The Climate Factor
Forest thinning won’t deter the coming large fires
BY GFORGE WUERTHNER
Whether thinning is an effective strategy to reduce wildfire has been the subject of some debate in Eugene Weekly (Viewpoints 11/08 and 11/29). Increasingly I’m convinced that thinning is ineffective under climatic conditions that are responsible for our largest fires such as the Biscuit Fire that burned across southwest Oregon in 2002.
Indeed, climatic conditions drive all big fires — not fuels. All substantial fires occur only if there is extended drought, low humidity, high temperatures and, most importantly, high winds. Wind, in particular, is critical. Wind increases fire spread exponentially.
When conditions are “ripe” for a large blaze, fires will burn through all kinds of fuel loads. By contrast if the forest is wet like Oregon’s coastal forests, you can have all the fuel in the world, and it won’t burn.
For this reason, most fires go out without burning more than a few acres. By contrast, when you have drought, low humidity, high temperatures and wind, a few blazes will grow into huge fires. For this reason, approximately 1 percent of all fires are responsible for about 95 to 99 percent of the acreage burned.
Even if thinning works to slow or reduce tree mortality under low and moderate fire conditions, what is becoming increasingly clear is that thinning doesn’t stop the very largest blazes that occur under severe fire conditions. If you subtract out the acreage burned by these few large blazes, the total land area affected by all other wildfire that can be influenced by thinning is relatively small.
However, when severe fire conditions exist, nothing can stop a blaze. Under severe conditions, fires burn through all kinds of fuel loads including thinned/logged forests and even natural lightly stocked tree stands. For instance, under the severe conditions that dominated the Biscuit Fire, many of the low-density, widely spaced Jeffrey pine growing on serpentine burned up even though their natural stand density is much lower than what you are left with under even aggressive thinning.
There is growing evidence that thinning can actually acerbate fire spread and mortality — at least under severe fire conditions. Thinning increases solar radiation, leading to greater drying of fuels, and also contributes to greater moisture stress in trees. Thinning also allows wind to penetrate a forest stand with greater velocity, which in turn increases fire spread.

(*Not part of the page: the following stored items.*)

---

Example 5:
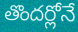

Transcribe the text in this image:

తొందర్లోనే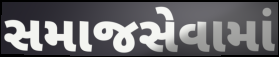
સમાજસેવામાંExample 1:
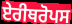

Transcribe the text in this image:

ਏਰੀਥਰੋਪਸ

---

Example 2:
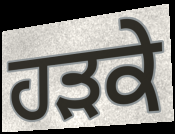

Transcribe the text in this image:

ਹੜਕੇ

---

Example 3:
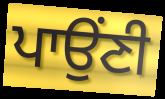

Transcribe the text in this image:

ਪਾਉਂਣੀ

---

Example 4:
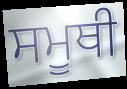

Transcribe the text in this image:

ਸਮੂਥੀ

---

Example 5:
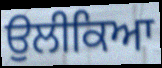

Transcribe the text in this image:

ਉਲੀਕਿਆ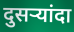
दुसर्‍यांदाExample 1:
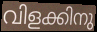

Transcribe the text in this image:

വിളക്കിനു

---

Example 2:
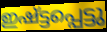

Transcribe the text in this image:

ഇഷ്ട്ടപ്പെട്ടു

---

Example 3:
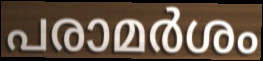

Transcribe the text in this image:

പരാമർശം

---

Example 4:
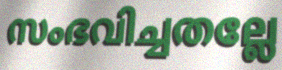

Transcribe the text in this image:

സംഭവിച്ചതല്ലേ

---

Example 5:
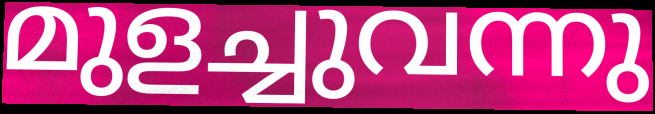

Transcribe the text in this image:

മുളച്ചുവന്നുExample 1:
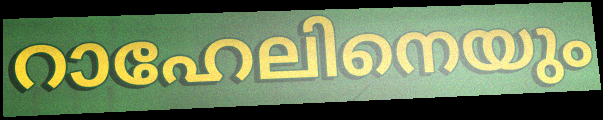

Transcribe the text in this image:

റാഹേലിനെയും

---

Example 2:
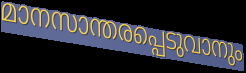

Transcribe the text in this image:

മാനസാന്തരപ്പെടുവാനും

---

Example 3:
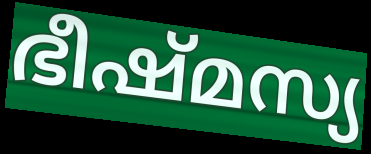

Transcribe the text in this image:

ഭീഷ്മസ്യ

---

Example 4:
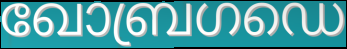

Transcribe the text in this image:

We may be trying to fix something that “ain’t broken.” Keep in mind that large stand-replacement fires have always occurred under the right conditions, long before we could have altered conditions by logging and fire suppression. The gigantic 1910 Burn raced across 3.5 million acres of Idaho and Montana and charred many acres of low elevation pine and dry Douglas fir forests. And while nearly nine million acres burned nationwide last year, this is dwarfed by the “Dust Bowl Years” of the 1930s when an average of 39 million acres burned annually. So the idea that we have some kind of crisis in our forests may be nothing more than a consequence of short-term memory loss and failure to comprehend how much climatic conditions affects flammability.
There is, however, no doubt that more acres are burning today than in the recent past. I’m inclined to think this is a consequence of global climate change rather than fuel build up. Global warming is lengthening the drying season — by several months — increasing summer temperatures which favors fire spread and may also be increasing average wind speed — another factor critical to large blazes. Therefore, even if thinning/logging were effective in the past — which as I suggest is questionable at least under severe fire conditions responsible for the majority of acres burned — they might not be now.
Given global warming, we are going to experience larger fires and more insect outbreaks as forests seek to balance themselves to changing climate. This is a sign of forest health, not of unhealthy forests as many assert. The fundamental ecological processes that control forest ecosystem are working.
This doesn’t mean we have to let fires burn up people’s homes. Reducing the flammability of the home — not thinning the forest — is the most sensible response. Installing metal roofs and removing flammable materials from the immediate area surrounding homes has been shown over and over again to be critical to home survivability in large blazes.
We are going to see more large fires in the future, and ultimately this will reset the forest fire regime to the new climatic conditions. Trying to restore some physical historic condition that may or may not have existed in the past makes no sense, especially when there are many negatives associated with logging. Rather we should rejoice that ecological processes like wildfire that shape our forests appear to be working — and working well.
George Wuerthner is an ecologist and editor of Wildfire: A Century of Failed Forest Policy.